A genealogia de Jesus não é um currículo moral impecável. É um prontuário humano. Há reis fiéis e reis corruptos. Há promessas e fracassos. Há fé e abuso de poder. E Mateus faz questão de dizer: o Messias vem de uma história quebrada.
“Mulher de Urias” não é apenas uma referência conjugal. É um lembrete incômodo.
Lembra que houve adultério.
Lembra que houve morte encoberta.
Lembra que o trono de Davi não foi construído apenas com salmos, mas também com sangue inocente.
Essa é a tensão que o texto nos obriga a encarar:
o problema de Davi não começou no terraço, começou no descanso fora de hora.
A queda não nasce do desejo, nasce da desconexão com a missão.
E ainda assim — Cristo vem dessa linha.
Aqui está a provocação: Deus não edita a história para parecer mais santo.
Ele não apaga os erros do passado para proteger Sua imagem.
Ele assume a bagunça humana e a atravessa com redenção.
Isso confronta nossa espiritualidade higienizada.
Gostamos de testemunhos limpos, trajetórias coerentes, histórias com começo, meio e fim organizados. Mas Mateus nos lembra que o Evangelho não nasce da perfeição — nasce da graça.
Jesus não vem de uma linhagem ideal.
Ele vem de uma linhagem real.
Isso muda tudo.
Porque se Deus não teve vergonha de associar Seu Filho a Davi e à mulher de Urias, talvez Ele também não tenha vergonha de se associar à sua história. Com suas falhas, escolhas erradas, capítulos que você preferia esquecer.
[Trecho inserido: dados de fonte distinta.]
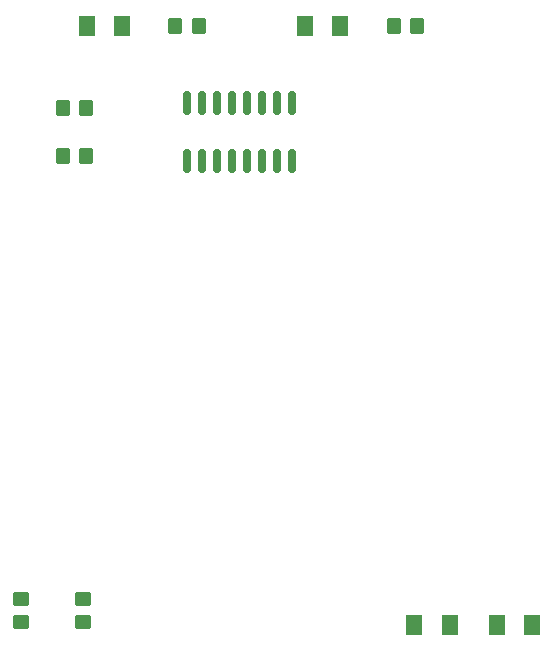
<source format=gbr>
%TF.GenerationSoftware,KiCad,Pcbnew,(6.0.7)*%
%TF.CreationDate,2022-11-19T09:32:58+05:30*%
%TF.ProjectId,ESP32_Drive,45535033-325f-4447-9269-76652e6b6963,rev?*%
%TF.SameCoordinates,Original*%
%TF.FileFunction,Paste,Top*%
%TF.FilePolarity,Positive*%
%FSLAX46Y46*%
G04 Gerber Fmt 4.6, Leading zero omitted, Abs format (unit mm)*
G04 Created by KiCad (PCBNEW (6.0.7)) date 2022-11-19 09:32:58*
%MOMM*%
%LPD*%
G01*
G04 APERTURE LIST*
G04 Aperture macros list*
%AMRoundRect*
0 Rectangle with rounded corners*
0 $1 Rounding radius*
0 $2 $3 $4 $5 $6 $7 $8 $9 X,Y pos of 4 corners*
0 Add a 4 corners polygon primitive as box body*
4,1,4,$2,$3,$4,$5,$6,$7,$8,$9,$2,$3,0*
0 Add four circle primitives for the rounded corners*
1,1,$1+$1,$2,$3*
1,1,$1+$1,$4,$5*
1,1,$1+$1,$6,$7*
1,1,$1+$1,$8,$9*
0 Add four rect primitives between the rounded corners*
20,1,$1+$1,$2,$3,$4,$5,0*
20,1,$1+$1,$4,$5,$6,$7,0*
20,1,$1+$1,$6,$7,$8,$9,0*
20,1,$1+$1,$8,$9,$2,$3,0*%
G04 Aperture macros list end*
%ADD10RoundRect,0.250001X0.462499X0.624999X-0.462499X0.624999X-0.462499X-0.624999X0.462499X-0.624999X0*%
%ADD11RoundRect,0.250000X0.450000X-0.350000X0.450000X0.350000X-0.450000X0.350000X-0.450000X-0.350000X0*%
%ADD12RoundRect,0.250000X0.350000X0.450000X-0.350000X0.450000X-0.350000X-0.450000X0.350000X-0.450000X0*%
%ADD13RoundRect,0.250001X-0.462499X-0.624999X0.462499X-0.624999X0.462499X0.624999X-0.462499X0.624999X0*%
%ADD14RoundRect,0.250000X-0.350000X-0.450000X0.350000X-0.450000X0.350000X0.450000X-0.350000X0.450000X0*%
%ADD15RoundRect,0.150000X0.150000X-0.825000X0.150000X0.825000X-0.150000X0.825000X-0.150000X-0.825000X0*%
G04 APERTURE END LIST*
D10*
%TO.C,D4*%
X108750000Y-145750000D03*
X105775000Y-145750000D03*
%TD*%
%TO.C,D3*%
X101750000Y-145750000D03*
X98775000Y-145750000D03*
%TD*%
D11*
%TO.C,R6*%
X65500000Y-145500000D03*
X65500000Y-143500000D03*
%TD*%
%TO.C,R5*%
X70750000Y-145500000D03*
X70750000Y-143500000D03*
%TD*%
D12*
%TO.C,R4*%
X71000000Y-102000000D03*
X69000000Y-102000000D03*
%TD*%
D13*
%TO.C,D1*%
X71012500Y-95000000D03*
X73987500Y-95000000D03*
%TD*%
D14*
%TO.C,R2*%
X97000000Y-95000000D03*
X99000000Y-95000000D03*
%TD*%
D13*
%TO.C,D2*%
X89512500Y-95000000D03*
X92487500Y-95000000D03*
%TD*%
D12*
%TO.C,R3*%
X71000000Y-106000000D03*
X69000000Y-106000000D03*
%TD*%
D15*
%TO.C,U2*%
X79555000Y-106475000D03*
X80825000Y-106475000D03*
X82095000Y-106475000D03*
X83365000Y-106475000D03*
X84635000Y-106475000D03*
X85905000Y-106475000D03*
X87175000Y-106475000D03*
X88445000Y-106475000D03*
X88445000Y-101525000D03*
X87175000Y-101525000D03*
X85905000Y-101525000D03*
X84635000Y-101525000D03*
X83365000Y-101525000D03*
X82095000Y-101525000D03*
X80825000Y-101525000D03*
X79555000Y-101525000D03*
%TD*%
D14*
%TO.C,R1*%
X78500000Y-95000000D03*
X80500000Y-95000000D03*
%TD*%
M02*

</source>
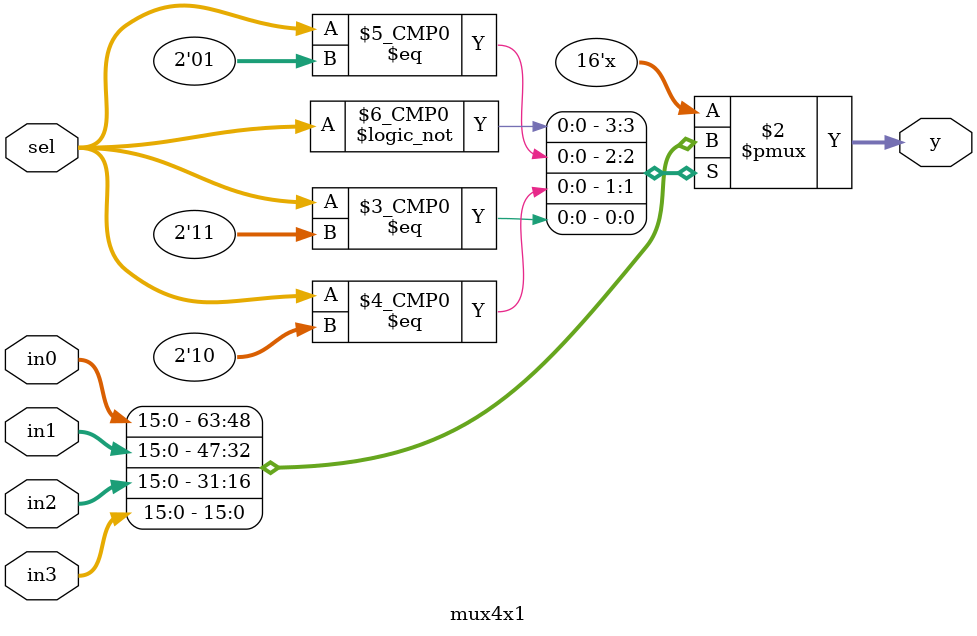
<source format=v>
module mux4x1 (in0,in1,in2,in3,sel,y);
	input [15:0] in0,in1,in2,in3;
	input [1:0] sel;
	output reg [15:0] y;
	always@(*) begin
		case(sel)
		2'b00: y = in0;
		2'b01: y = in1;
		2'b10: y = in2;
		2'b11: y = in3;
		endcase
	end
endmodule
</source>
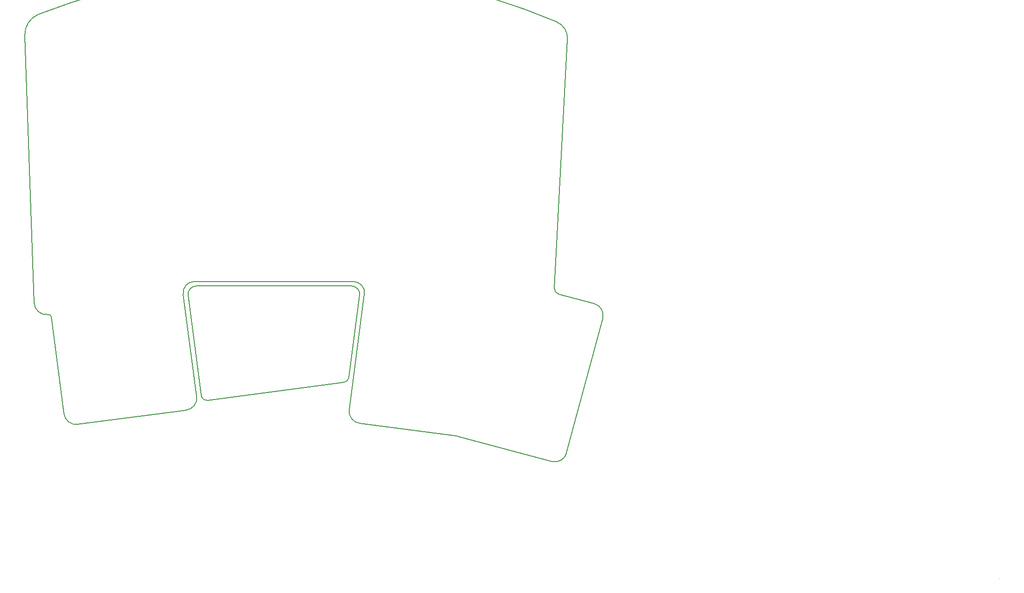
<source format=gm1>
G04 #@! TF.GenerationSoftware,KiCad,Pcbnew,8.0.5*
G04 #@! TF.CreationDate,2025-01-02T22:51:13+08:00*
G04 #@! TF.ProjectId,Kretstr_d_v2,4b726574-7374-472e-9464-5f76322e6b69,rev?*
G04 #@! TF.SameCoordinates,Original*
G04 #@! TF.FileFunction,Profile,NP*
%FSLAX46Y46*%
G04 Gerber Fmt 4.6, Leading zero omitted, Abs format (unit mm)*
G04 Created by KiCad (PCBNEW 8.0.5) date 2025-01-02 22:51:13*
%MOMM*%
%LPD*%
G01*
G04 APERTURE LIST*
G04 #@! TA.AperFunction,Profile*
%ADD10C,0.150000*%
G04 #@! TD*
G04 #@! TA.AperFunction,Profile*
%ADD11C,0.100000*%
G04 #@! TD*
G04 APERTURE END LIST*
D10*
X136739906Y-103888465D02*
G75*
G02*
X138722630Y-106149517I-206J-2000035D01*
G01*
X136369294Y-104686000D02*
G75*
G02*
X137856435Y-106382035I6J-1500000D01*
G01*
X106750855Y-106381789D02*
G75*
G02*
X108238022Y-104686022I1487145J195789D01*
G01*
X105874374Y-106146945D02*
G75*
G02*
X107857454Y-103886091I1982926J260845D01*
G01*
X173466190Y-56669081D02*
G75*
G02*
X175554352Y-59869619I-1233290J-3086119D01*
G01*
X155355476Y-131931736D02*
G75*
G02*
X155637721Y-131987876I-287176J-2181364D01*
G01*
X86725379Y-129817020D02*
G75*
G02*
X84256948Y-127922077I-287179J2181120D01*
G01*
D11*
X253847600Y-157835600D02*
X253847600Y-157835600D01*
D10*
X81323053Y-109872410D02*
G75*
G02*
X78838886Y-107806372I-287153J2181210D01*
G01*
X135886464Y-121326406D02*
G75*
G02*
X135025570Y-122187182I-991464J130706D01*
G01*
X137850720Y-129627192D02*
X155355476Y-131931736D01*
X173182153Y-105133828D02*
X175554350Y-59869619D01*
X175386358Y-135001901D02*
G75*
G02*
X172691912Y-136557562I-2125058J569401D01*
G01*
X81382851Y-109864537D02*
X81323053Y-109872410D01*
X180375679Y-107881356D02*
G75*
G02*
X181931338Y-110575801I-569379J-2125044D01*
G01*
X155637721Y-131987877D02*
X172691919Y-136557536D01*
X108238022Y-104686000D02*
X136369294Y-104686000D01*
X81943863Y-110295205D02*
X84256922Y-127922080D01*
X110269384Y-125446376D02*
X135025567Y-122187162D01*
X173921963Y-106152089D02*
X180375679Y-107881356D01*
X137850720Y-129627192D02*
G75*
G02*
X135956703Y-127158855I287180J2181192D01*
G01*
X79638590Y-55348281D02*
G75*
G02*
X173466191Y-56669079I45280560J-116683479D01*
G01*
X109147413Y-124585457D02*
X106750855Y-106381789D01*
X107857454Y-103886093D02*
X136739906Y-103888465D01*
X135886464Y-121326406D02*
X137856429Y-106382034D01*
X108322257Y-124754978D02*
X105874374Y-106146945D01*
X108322257Y-124754978D02*
G75*
G02*
X106428210Y-127223119I-2181257J-286922D01*
G01*
X77141859Y-59158281D02*
X78838905Y-107806371D01*
X175386358Y-135001901D02*
X181931314Y-110575795D01*
X135956700Y-127158855D02*
X138722631Y-106149517D01*
X106428207Y-127223094D02*
X86725379Y-129817020D01*
X110269384Y-125446376D02*
G75*
G02*
X109147433Y-124585454I-130484J991476D01*
G01*
X81382851Y-109864537D02*
G75*
G02*
X81943883Y-110295202I65249J-495763D01*
G01*
X173921963Y-106152089D02*
G75*
G02*
X173182175Y-105133829I258937J965989D01*
G01*
D11*
X253847600Y-157835600D02*
X253847600Y-157835600D01*
D10*
X77141859Y-59158281D02*
G75*
G02*
X79638581Y-55348260I3984541J111981D01*
G01*
M02*

</source>
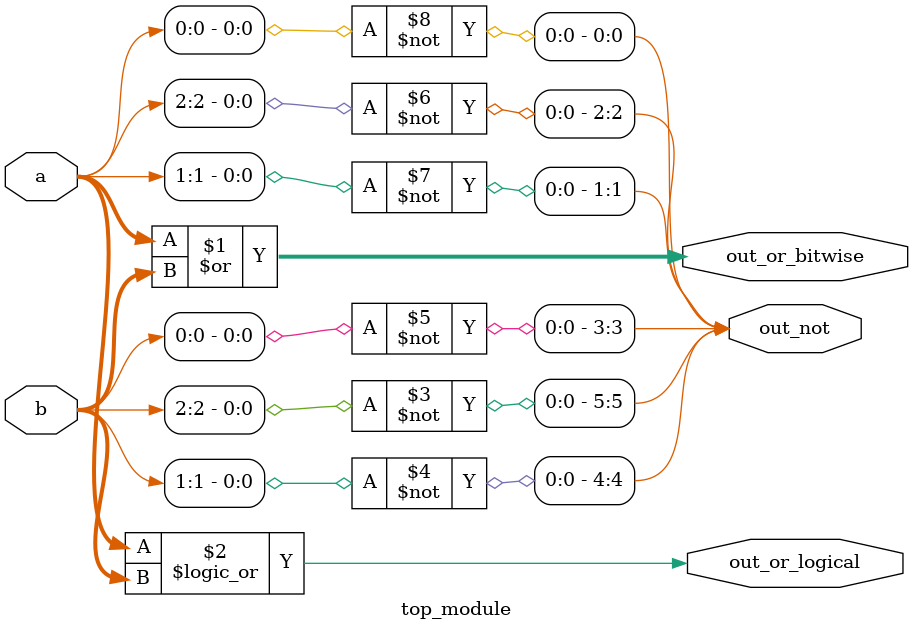
<source format=v>
module top_module( 
    input [2:0] a,
    input [2:0] b,
    output [2:0] out_or_bitwise,
    output out_or_logical,
    output [5:0] out_not
);
    assign out_or_bitwise = a | b;
   	
    assign out_or_logical = a || b;
    
    assign out_not[5] = ~b[2];
    assign out_not[4] = ~b[1];
    assign out_not[3] = ~b[0];
    assign out_not[2] = ~a[2];
    assign out_not[1] = ~a[1];
    assign out_not[0] = ~a[0];

endmodule

</source>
Mateus 1:6 nos ensina algo desconfortável e libertador:
Deus não redime apesar da história — Ele redime através da história.
O escândalo não é que haja pecado na genealogia de Jesus.
O escândalo é que Deus escolheu entrar nela.
E se Cristo nasce de uma árvore com raízes tortas, talvez o seu passado não seja o fim da sua vocação — mas o lugar onde a graça começa a escrever algo novo.